══ Material provided

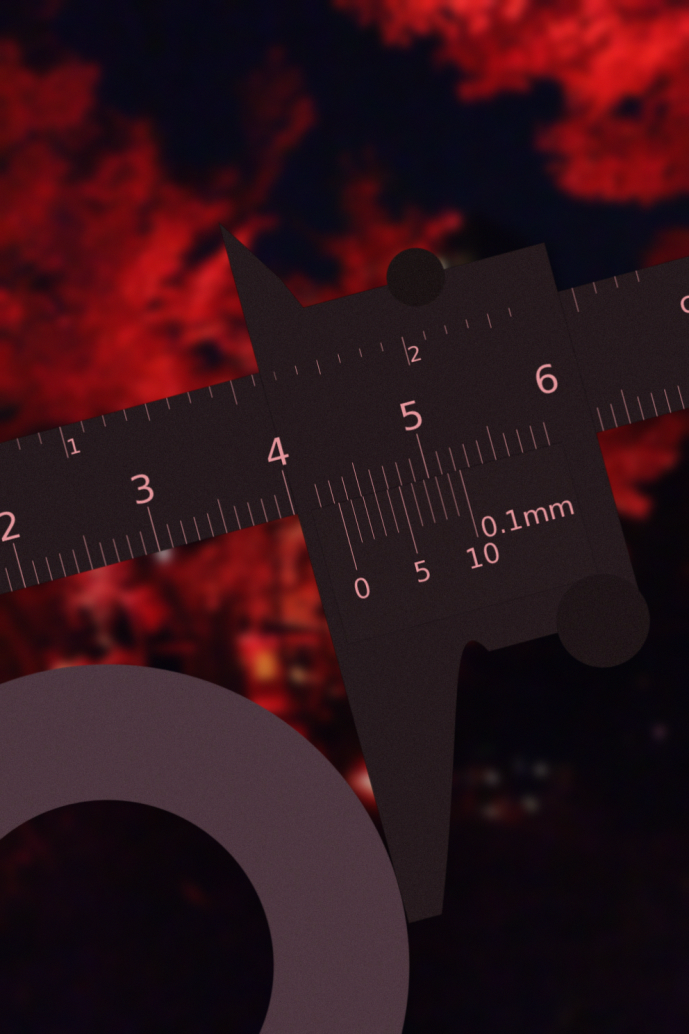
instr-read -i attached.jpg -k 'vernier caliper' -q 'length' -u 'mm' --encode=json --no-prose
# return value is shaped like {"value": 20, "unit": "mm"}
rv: {"value": 43.3, "unit": "mm"}
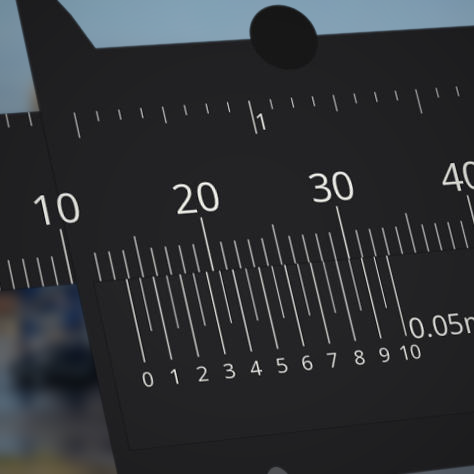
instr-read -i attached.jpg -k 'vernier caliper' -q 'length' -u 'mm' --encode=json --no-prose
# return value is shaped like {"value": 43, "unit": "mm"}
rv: {"value": 13.8, "unit": "mm"}
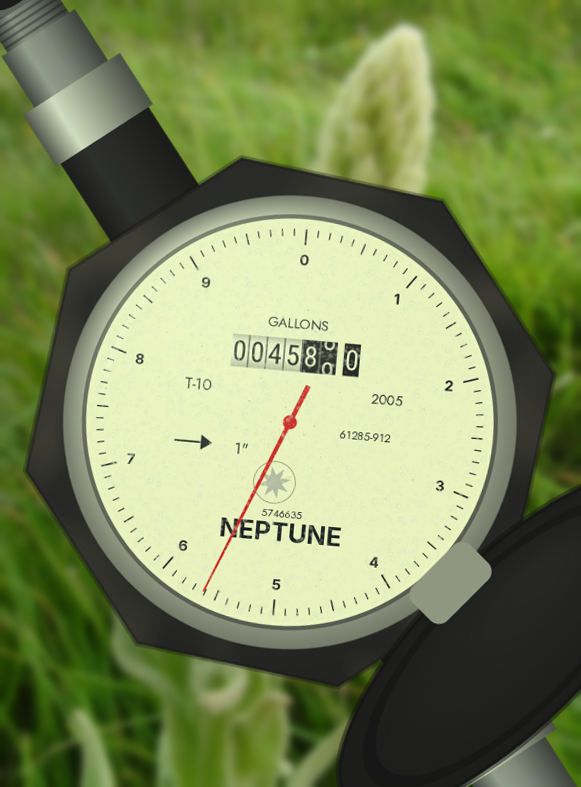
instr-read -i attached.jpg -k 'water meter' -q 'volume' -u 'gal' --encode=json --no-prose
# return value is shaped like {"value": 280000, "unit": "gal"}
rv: {"value": 45885.6, "unit": "gal"}
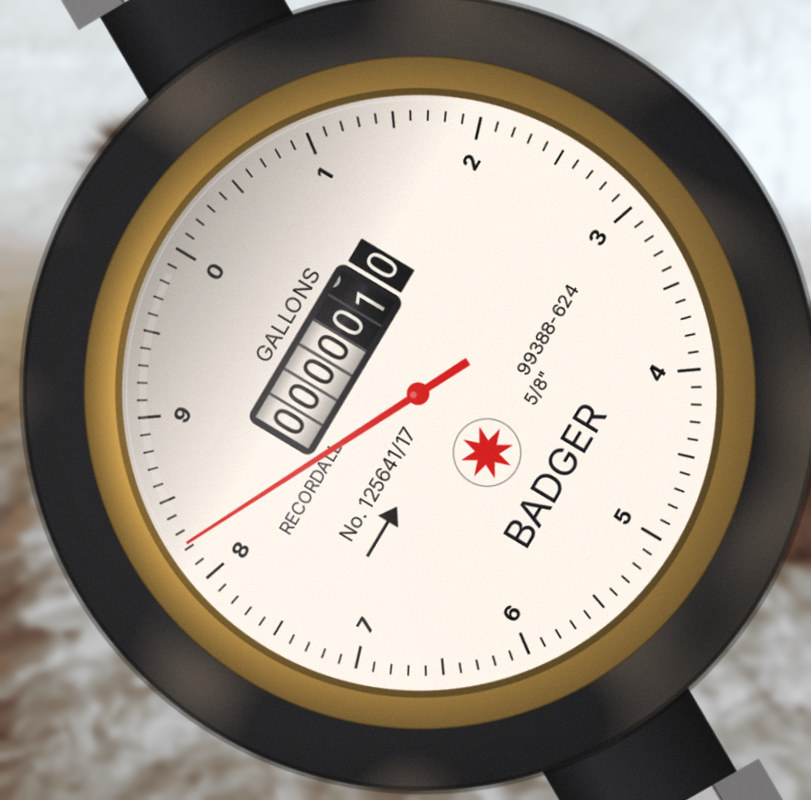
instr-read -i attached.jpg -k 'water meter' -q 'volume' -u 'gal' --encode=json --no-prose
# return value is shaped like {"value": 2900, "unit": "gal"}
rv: {"value": 8.2, "unit": "gal"}
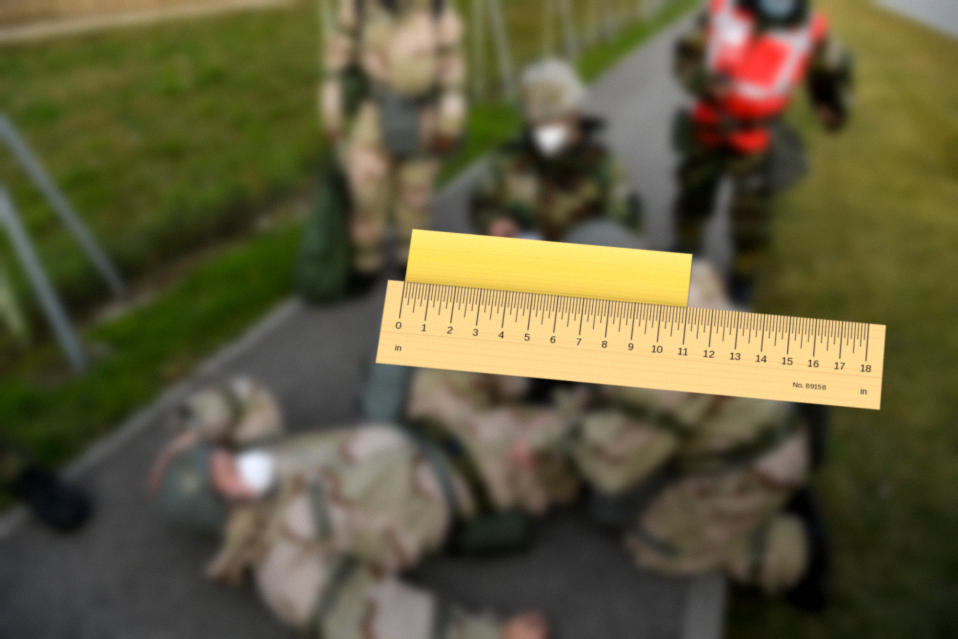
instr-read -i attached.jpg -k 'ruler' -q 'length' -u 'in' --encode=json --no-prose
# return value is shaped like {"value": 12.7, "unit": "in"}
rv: {"value": 11, "unit": "in"}
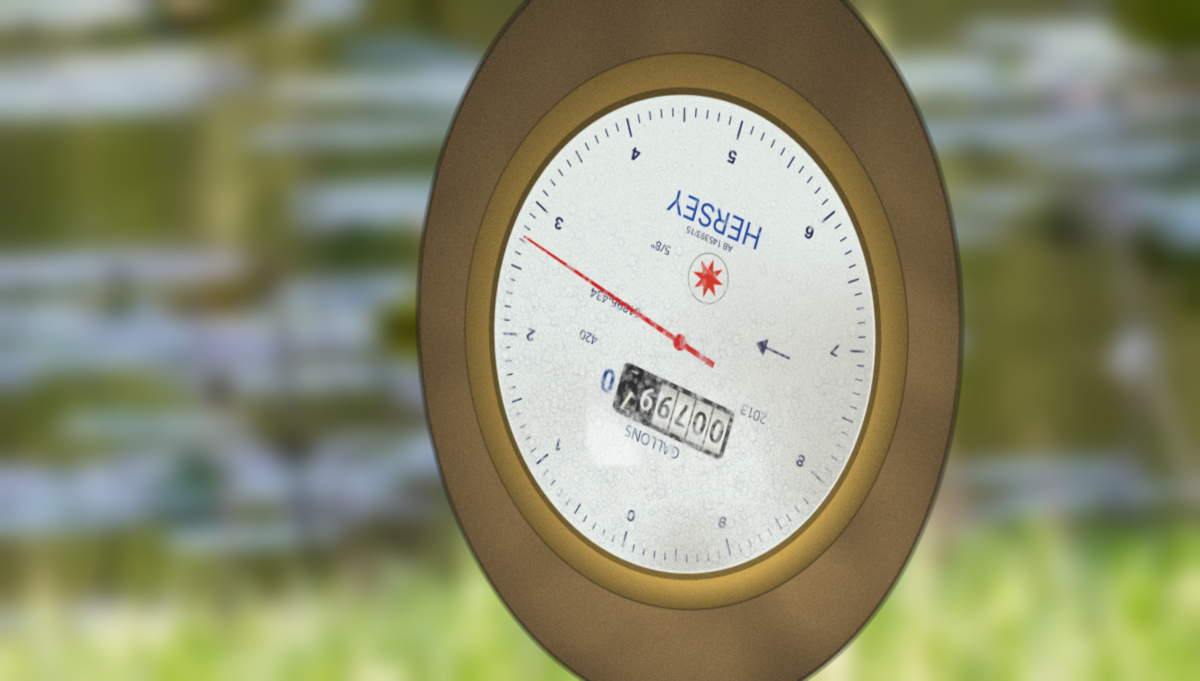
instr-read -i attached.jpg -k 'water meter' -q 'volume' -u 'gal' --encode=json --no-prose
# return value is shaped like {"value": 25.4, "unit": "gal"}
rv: {"value": 79972.7, "unit": "gal"}
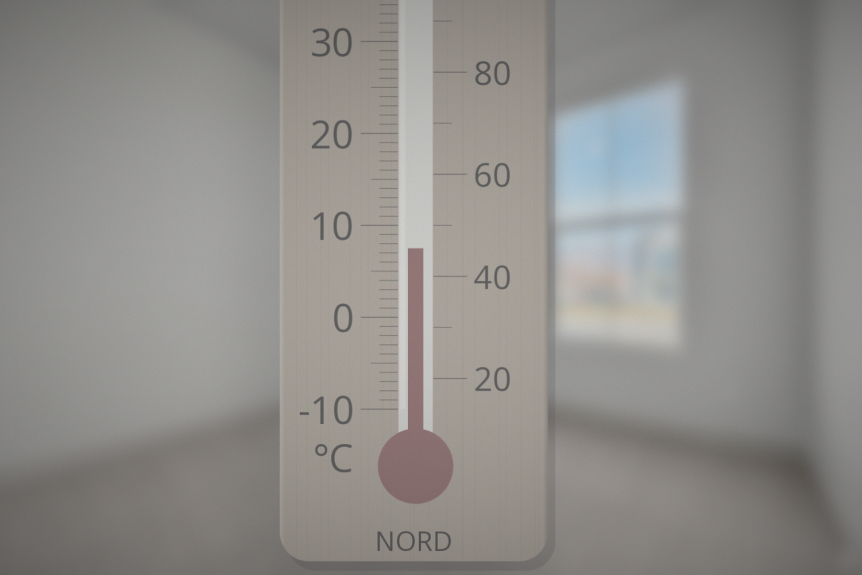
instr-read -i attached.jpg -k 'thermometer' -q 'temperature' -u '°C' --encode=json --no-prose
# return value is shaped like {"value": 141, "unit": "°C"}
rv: {"value": 7.5, "unit": "°C"}
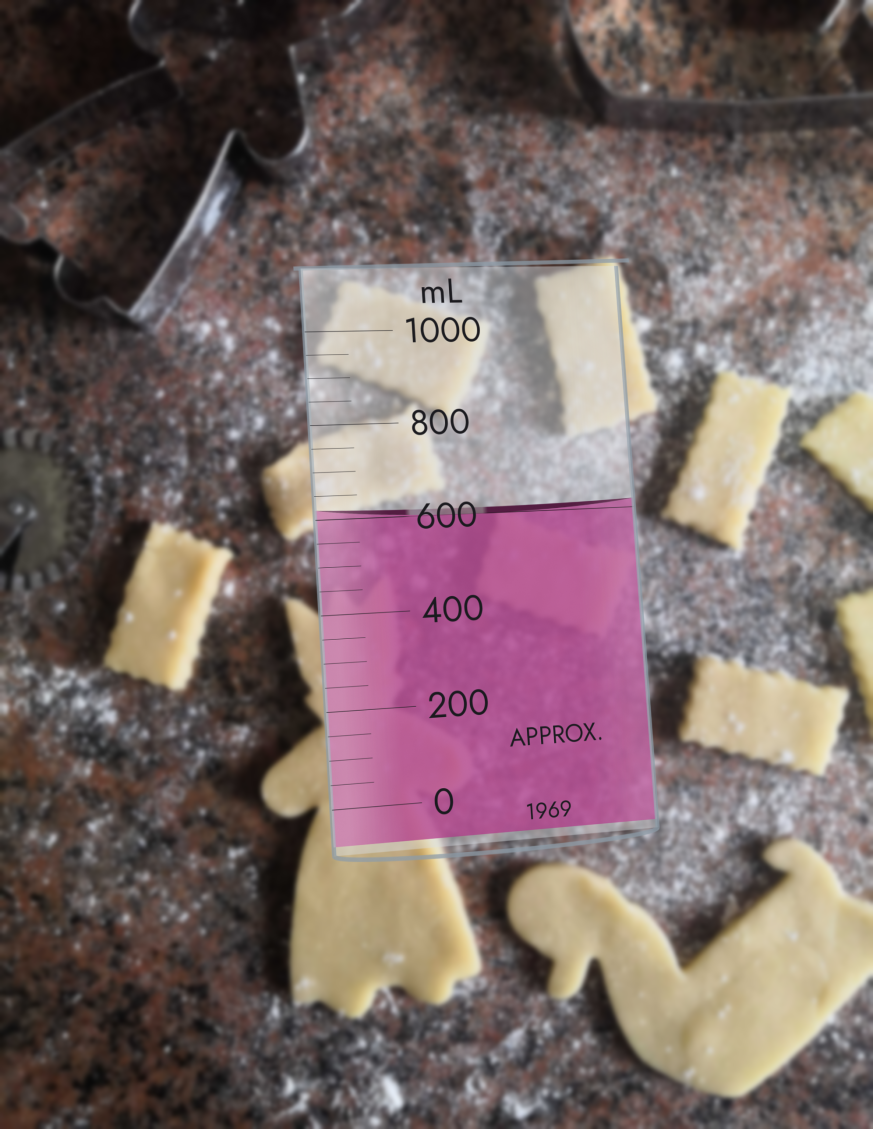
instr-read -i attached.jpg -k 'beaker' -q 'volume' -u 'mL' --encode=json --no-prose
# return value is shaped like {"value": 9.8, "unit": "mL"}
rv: {"value": 600, "unit": "mL"}
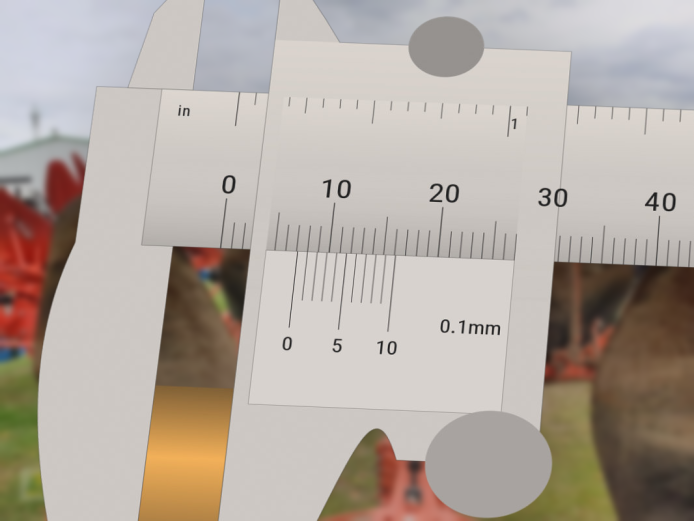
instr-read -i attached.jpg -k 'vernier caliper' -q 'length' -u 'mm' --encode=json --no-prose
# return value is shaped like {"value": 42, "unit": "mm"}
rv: {"value": 7.1, "unit": "mm"}
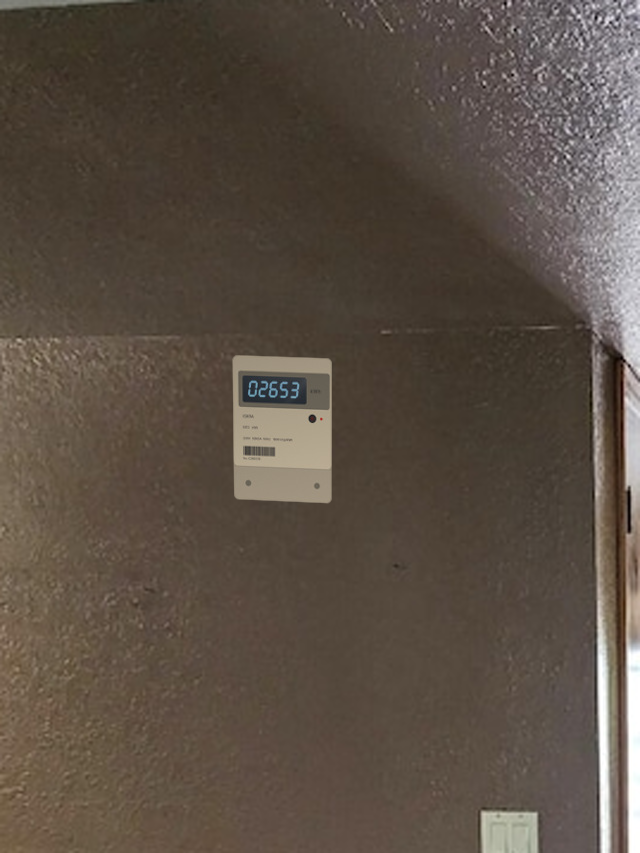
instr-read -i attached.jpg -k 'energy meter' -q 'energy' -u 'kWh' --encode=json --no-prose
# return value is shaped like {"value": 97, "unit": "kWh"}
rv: {"value": 2653, "unit": "kWh"}
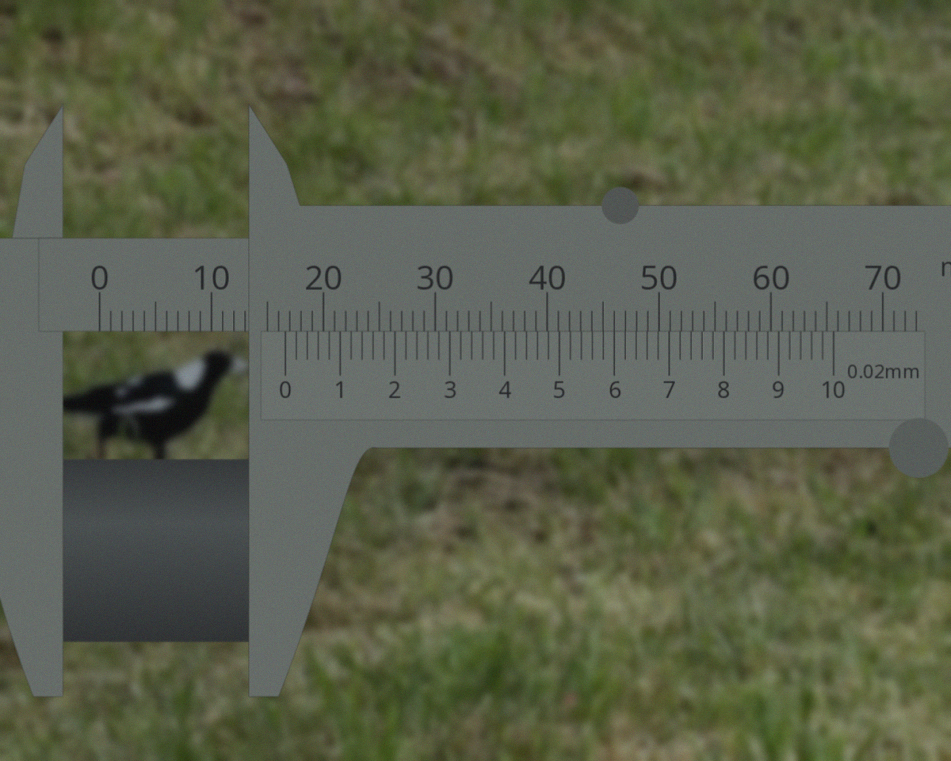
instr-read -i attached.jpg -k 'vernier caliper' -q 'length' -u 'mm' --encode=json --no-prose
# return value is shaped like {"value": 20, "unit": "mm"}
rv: {"value": 16.6, "unit": "mm"}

════

◆ Work request
Arrange every item above as a numbered list, leaving out blank lines and the pictures.

◆ Your response
1. instr-read -i attached.jpg -k 'vernier caliper' -q 'length' -u 'mm' --encode=json --no-prose
2. # return value is shaped like {"value": 20, "unit": "mm"}
3. rv: {"value": 43.3, "unit": "mm"}
4. instr-read -i attached.jpg -k 'vernier caliper' -q 'length' -u 'mm' --encode=json --no-prose
5. # return value is shaped like {"value": 43, "unit": "mm"}
6. rv: {"value": 13.8, "unit": "mm"}
7. instr-read -i attached.jpg -k 'water meter' -q 'volume' -u 'gal' --encode=json --no-prose
8. # return value is shaped like {"value": 280000, "unit": "gal"}
9. rv: {"value": 45885.6, "unit": "gal"}
10. instr-read -i attached.jpg -k 'water meter' -q 'volume' -u 'gal' --encode=json --no-prose
11. # return value is shaped like {"value": 2900, "unit": "gal"}
12. rv: {"value": 8.2, "unit": "gal"}
13. instr-read -i attached.jpg -k 'ruler' -q 'length' -u 'in' --encode=json --no-prose
14. # return value is shaped like {"value": 12.7, "unit": "in"}
15. rv: {"value": 11, "unit": "in"}
16. instr-read -i attached.jpg -k 'water meter' -q 'volume' -u 'gal' --encode=json --no-prose
17. # return value is shaped like {"value": 25.4, "unit": "gal"}
18. rv: {"value": 79972.7, "unit": "gal"}
19. instr-read -i attached.jpg -k 'thermometer' -q 'temperature' -u '°C' --encode=json --no-prose
20. # return value is shaped like {"value": 141, "unit": "°C"}
21. rv: {"value": 7.5, "unit": "°C"}
22. instr-read -i attached.jpg -k 'beaker' -q 'volume' -u 'mL' --encode=json --no-prose
23. # return value is shaped like {"value": 9.8, "unit": "mL"}
24. rv: {"value": 600, "unit": "mL"}
25. instr-read -i attached.jpg -k 'vernier caliper' -q 'length' -u 'mm' --encode=json --no-prose
26. # return value is shaped like {"value": 42, "unit": "mm"}
27. rv: {"value": 7.1, "unit": "mm"}
28. instr-read -i attached.jpg -k 'energy meter' -q 'energy' -u 'kWh' --encode=json --no-prose
29. # return value is shaped like {"value": 97, "unit": "kWh"}
30. rv: {"value": 2653, "unit": "kWh"}
31. instr-read -i attached.jpg -k 'vernier caliper' -q 'length' -u 'mm' --encode=json --no-prose
32. # return value is shaped like {"value": 20, "unit": "mm"}
33. rv: {"value": 16.6, "unit": "mm"}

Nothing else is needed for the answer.